Mother nature made me a new tunnel with the latest winter weather. A combination of freezing rain and snow dropped the branches down over the mainline of the CLEAR LAKE LUMBER Co's track. In years past the branches came down on the track. They grew a lot last summer.


Most railroads daylight their tunnels, here I got one with out even trying.










Chuck


----------



## fyrekop (Sep 20, 2011)

Chuck

Nice tunnel. Sucky weather


----------



## chuck n (Jan 2, 2008)

Thanks Alan, we normally get 15-20 inches of the white stuff. The past two years have totaled about two inches each year. That was spread out over several falls. The battery in my rotary plow has died. Should I replace it or take it out to Arizona as a static display, like so many old steamers? Chuck


----------



## Randy Stone (Jan 2, 2008)

Brrrrrrrrrrrrrrrrrr


----------



## chuck n (Jan 2, 2008)

Randy, the cold is early this year. We haven't gotten up to 40 degrees this week. I have been running though. Chuck


----------



## Stan Cedarleaf (Jan 2, 2008)

Chuck... At least you'll be able to see the rabbits and other critters that might want to hide (live) in there.... 

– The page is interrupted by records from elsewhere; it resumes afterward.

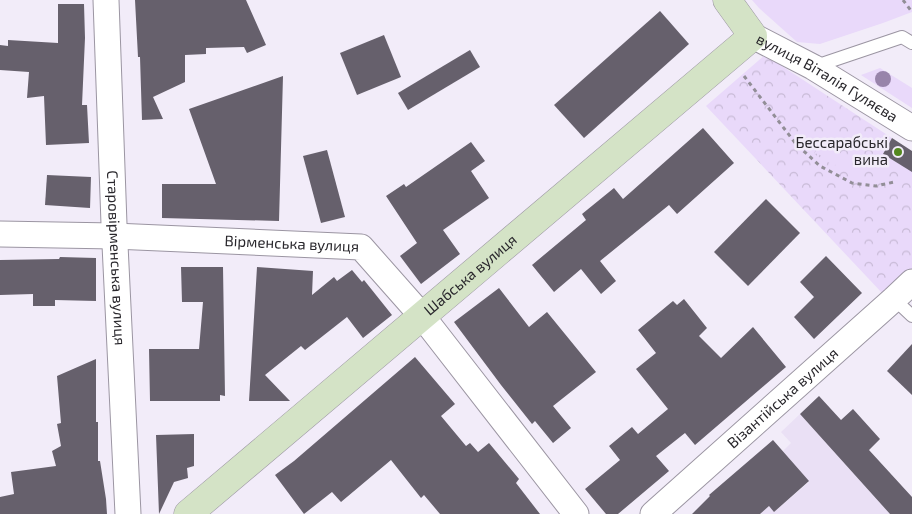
<svg xmlns="http://www.w3.org/2000/svg" width="912" height="514" font-family="'Exo 2',sans-serif">
<style>
.built{fill:#eae0f5}
.grass{fill:#e9d9fa}
.forest{fill:url(#forest-crowns)}
.park{fill:url(#park-tufts)}
.building{fill:#66606c}
.lines{fill:none;stroke-linecap:round;stroke-linejoin:round}
.lane-casing{stroke:#9b95a2;stroke-width:14}
.street-casing{stroke:#9b95a2;stroke-width:27}
.secondary-casing{stroke:#9b95a2;stroke-width:29}
.path{stroke:#928e97;stroke-width:3;stroke-dasharray:4 4;stroke-linecap:butt}
.lane{stroke:#fff;stroke-width:12}
.street{stroke:#fff;stroke-width:25}
.secondary{stroke:#d4e3c6;stroke-width:28}
.tree{fill:#9884aa}
.poi-dot{fill:#54881f;stroke:#f2ecf9;stroke-width:2}
.labels{text-anchor:middle;stroke-width:5;stroke-linejoin:round;paint-order:stroke}
.street-label{font-size:15px;fill:#29272c;stroke:#f2ecf9}
.poi-label{font-size:15px;fill:#29272c;stroke:#f2ecf9;text-anchor:end}
</style>
<defs>
<pattern id="forest-crowns" width="20" height="18" patternUnits="userSpaceOnUse" patternTransform="scale(1.25)"><rect width="20" height="18" fill="#e9d9fa"/><path d="M2 6a3 3 0 1 1 6 0M12 15a3 3 0 1 1 6 0" fill="none" stroke="#c8bad6"/></pattern>
<pattern id="park-tufts" width="24" height="20" patternUnits="userSpaceOnUse" patternTransform="scale(1.25)"><rect width="24" height="20" fill="#e9d9fa"/><path d="M3 7l-1-3M5 7V3M7 7l1-3M15 17l-1-3M17 17v-4M19 17l1-3" fill="none" stroke="#c8bad6"/></pattern>
</defs>
<rect width="100%" height="100%" fill="#f2ecf9"/>
<polygon class="built" points="800,414 890,514 760,514 769,506 775,511 809,482 783,451 791,443 781,432"/>
<g class="grass">
<polygon points="752,0 912,0 912,12 883,23 820,44 797,42 759,8"/>
<polygon points="880,68 912,88 912,108 861,75"/>
</g>
<polygon class="forest" points="765,55 892,138 883,154 910,170 912,166 912,270 883,294 706,106"/>
<polygon class="park" points="821,142 842,154 835,166 814,154"/>
<g class="building">
<polygon points="135,0 246,0 266,45 247,53 244,47 206,48 206,54 185,55 185,82 153,97 163,119 142,120 140,57 138,57"/>
<polygon points="58,4 84,4 85,38 82,105 87,105 89,143 46,145 44,96 27,98 29,72 0,70 0,45 8,46 8,40 58,43"/>
<polygon points="660,11 689,44 584,138 554,105"/>
<polygon points="384,35 401,77 357,95 340,53"/>
<polygon points="470,50 480,67 408,110 398,93"/>
<polygon points="283,76 279,221 162,218 162,184 216,184 189,109"/>
<polygon points="703,128 734,163 677,214 669,205 600,261 616,281 601,294 581,269 554,292 532,265 586,220 582,214 614,188 623,199"/>
<polygon points="892,138 912,151 912,172 883,154"/>
<polygon points="471,142 485,161 471,171 489,198 443,230 460,254 421,284 400,256 417,243 386,196 404,184 406,187"/>
<polygon points="327,150 345,217 321,223 303,156"/>
<polygon points="47,175 91,177 90,208 45,205"/>
<polygon points="766,199 800,233 748,286 714,252"/>
<polygon points="826,256 862,293 814,339 794,317 814,297 800,282"/>
<polygon points="60,257 96,258 96,301 55,300 55,306 33,306 33,294 0,295 0,260 59,259"/>
<polygon points="181,267 223,267 225,396 220,395 220,401 150,401 149,349 199,349 203,302 182,302"/>
<polygon points="257,267 313,271 312,295 334,277 337,281 352,270 362,282 364,280 392,315 363,338 347,317 305,350 301,346 265,375 290,401 249,401"/>
<polygon points="499,288 529,327 547,312 596,372 553,406 571,428 553,443 535,421 532,424 501,385 454,322"/>
<polygon points="684,299 707,328 699,336 721,358 753,327 786,367 695,445 685,433 656,456 669,471 618,514 606,514 585,489 620,460 609,446 632,427 638,434 668,409 636,369 656,353 638,330 673,301 677,305"/>
<polygon points="912,344 912,395 887,371"/>
<polygon points="415,357 455,404 441,416 466,446 470,443 478,452 489,443 519,479 516,483 540,514 440,514 424,495 421,498 391,460 341,502 332,492 304,514 275,475 294,461"/>
<polygon points="96,359 96,422 98,422 98,461 100,461 106,499 107,514 0,514 0,497 14,494 11,472 56,466 52,451 61,446 57,424 61,423 57,376"/>
<polygon points="819,396 841,420 853,409 880,439 869,450 912,497 912,514 890,514 800,414"/>
<polygon points="194,434 194,466 187,468 188,478 174,482 159,514 156,435"/>
<polygon points="773,440 809,481 774,512 769,506 760,514 692,514 710,496 709,495"/>
</g>
<g class="lines">
<g class="lane-casing">
<g id="lane">
<polyline points="813,67 902,37 912,43"/>
<polyline points="894,299 912,316"/>
</g>
</g>
<g class="street-casing">
<g id="street">
<path id="s1" d="M106,0L114,224L128,514"/>
<path id="s2" d="M753,36L813,67L912,128"/>
<path id="s3" d="M0,234L114,236L361,247L422,316L576,514"/>
<path id="s4" d="M653,514L894,299L912,282"/>
</g>
</g>
<g class="secondary-casing">
<g id="secondary">
<path id="s5" d="M188,514L753,36L727,0"/>
</g>
</g>
<g class="path">
<polyline points="903,0 912,12"/>
<polyline points="744,76 796,144 820,166 852,183 876,186 894,182"/>
</g>
<use href="#lane" class="lane"/>
<use href="#street" class="street"/>
<use href="#secondary" class="secondary"/>
</g>
<circle class="tree" cx="883" cy="79" r="8"/>
<circle class="poi-dot" cx="898" cy="152" r="5"/>
<g class="labels">
<g class="street-label">
<text dy="5" stroke="none"><textPath href="#s2" startOffset="85">вулиця Віталія Гуляєва</textPath></text>
<text dy="5" stroke="none"><textPath href="#s3" startOffset="292">Вірменська вулиця</textPath></text>
<text dy="5" stroke="none"><textPath href="#s1" startOffset="258">Старовірменська вулиця</textPath></text>
<text dy="5" stroke="none"><textPath href="#s5" startOffset="370">Шабська вулиця</textPath></text>
<text dy="5" stroke="none"><textPath href="#s4" startOffset="174">Візантійська вулиця</textPath></text>
</g>
<g class="poi-label">
<text x="888" y="148">Бессарабські<tspan x="888" dy="17">вина</tspan></text>
</g>
</g>
</svg>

I removed all tunnels from my layout for that reason.


----------



## chuck n (Jan 2, 2008)

Stan, rabbits aren't a big problem here. The foxes take care if them. I have had chipmunks setting up house in my Silverton station and the coal bin in the POLA coaling tower. Chuck


----------



## chuck n (Jan 2, 2008)

Warmer temperatures and a little rain returned the short lived tunnel back to normal.


This is what it usually looks like.










Chuck


----------